The compact dimensions of this pipe for cableless bidirectional data transmission and continuous circulation also allow the maximum lengths for the pipe strings provided on drilling machines currently existing, to be respected.

Finally, the pipe for cableless bidirectional data transmission and continuous circulation and the pipe string thus conceived can evidently undergo numerous modifications and variants, all included in the invention; furthermore, all the details can be substituted by technically equivalent elements. In practice, the materials used, as also the dimensions, can vary according to technical requirements.

Claims

1. A pipe for cableless bidirectional data transmission and the continuous circulation of a stabilizing fluid in a well for the extraction of formation fluids comprising: a hollow tubular body which extends in length along a longitudinal direction X and which is configured at the ends for being coupled with respective drill or completion pipes;a radial valve associated with said tubular body arranged to control the flow of a fluid in a substantially radial or transversal direction with respect to the longitudinal direction X, said radial valve being connectable to a pumping system of a drilling rig outside said tubular body;an axial valve associated with said tubular body arranged to control the flow of a fluid along said longitudinal direction X;a communication module associated with said tubular body comprising:at least one metal plate selected from: a transmitting metal plate;a receiving metal plate;a transceiver metal plate;an electronic processing and control unit configured for processing signals to be transmitted by means of said at least one metal plate or signals received by means of said at least one metal plate;one or more supply batteries for feeding said metal plates and said electronic processing and control unit.
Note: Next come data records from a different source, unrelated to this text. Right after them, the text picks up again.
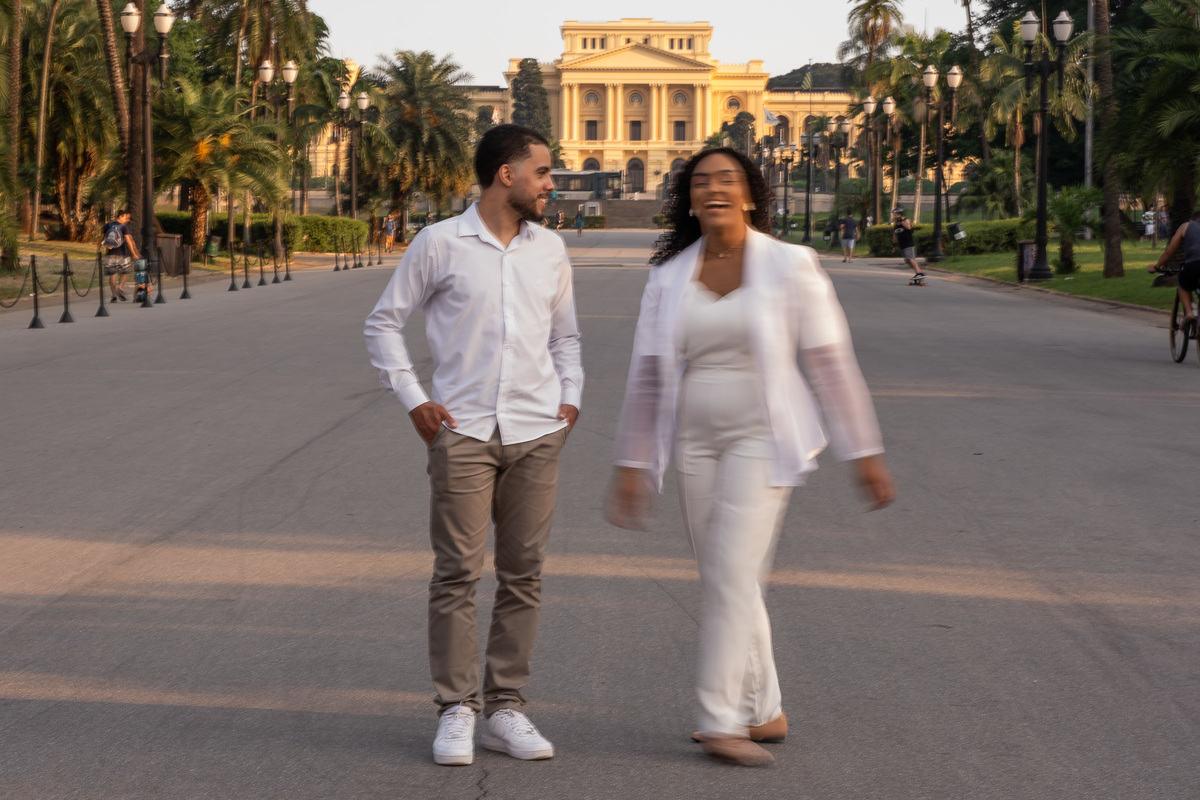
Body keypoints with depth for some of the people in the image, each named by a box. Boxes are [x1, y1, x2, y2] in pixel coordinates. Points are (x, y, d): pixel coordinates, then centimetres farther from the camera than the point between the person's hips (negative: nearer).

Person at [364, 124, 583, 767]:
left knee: (523, 574, 5)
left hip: (537, 432, 4)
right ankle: (456, 710, 4)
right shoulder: (440, 244, -1)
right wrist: (412, 400, -3)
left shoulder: (549, 249, 12)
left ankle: (505, 708, 13)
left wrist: (570, 395, 9)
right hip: (463, 431, -4)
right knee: (457, 573, -4)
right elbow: (384, 322, 4)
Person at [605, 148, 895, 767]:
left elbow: (831, 361, -3)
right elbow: (647, 374, 9)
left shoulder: (789, 265, -5)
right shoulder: (669, 277, 5)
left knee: (730, 574, -13)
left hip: (760, 437, -4)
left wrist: (865, 451, -4)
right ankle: (763, 712, 21)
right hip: (695, 441, 4)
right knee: (729, 582, 9)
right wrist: (632, 465, 8)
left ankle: (721, 722, -9)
2. The pipe for cableless bidirectional data transmission and the continuous circulation of a stabilizing fluid in a well for the extraction of formation fluids according to claim 1, wherein said communication module comprises at least one transmitting coil and at least one receiving coil coaxial with respect to each other and coaxial with respect to the longitudinal axis of said tubular body.

3. The pipe for cableless bidirectional data transmission and the continuous circulation of a stabilizing fluid in a well for the extraction of formation fluids according to claim 2, wherein said at least one transmitting coil and said at least one receiving coil are superimposed with respect to each other.

4. The pipe for cableless bidirectional data transmission and the continuous circulation of a stabilizing fluid in a well for the extraction of formation fluids according to claim 2, wherein said supply batteries and said electronic processing and control unit are housed in a first housing of said tubular body, whereas said at least one metal plate and said coils are housed in a second housing of said tubular body.

5. The pipe for cableless bidirectional data transmission and the continuous circulation of a stabilizing fluid in a well for the extraction of formation fluids according to claim 4, wherein said first housing and said second housing are made in a longitudinal direction below said radial valve.

6. The pipe for cableless bidirectional data transmission and the continuous circulation of a stabilizing fluid in a well for the extraction of formation fluids according to claim 4, wherein said first housing is made at said radial valve whereas said second housing is made at said axial valve.

7. A pipe string for a drilling rig of a generic well for the extraction of formation fluids comprising a plurality of pipes connected to each other in succession, said plurality of pipes comprising a plurality of drill or completion pipes and a plurality of pipes for cableless bidirectional data transmission and continuous circulation according to claim 1 having a length shorter than that of said drill or completion pipes.

8. The pipe string according to claim 7, wherein said pipes for cableless bidirectional data transmission and continuous circulation are positioned between two drill or completion pipes at predetermined intervals of one or more drill or completion pipes.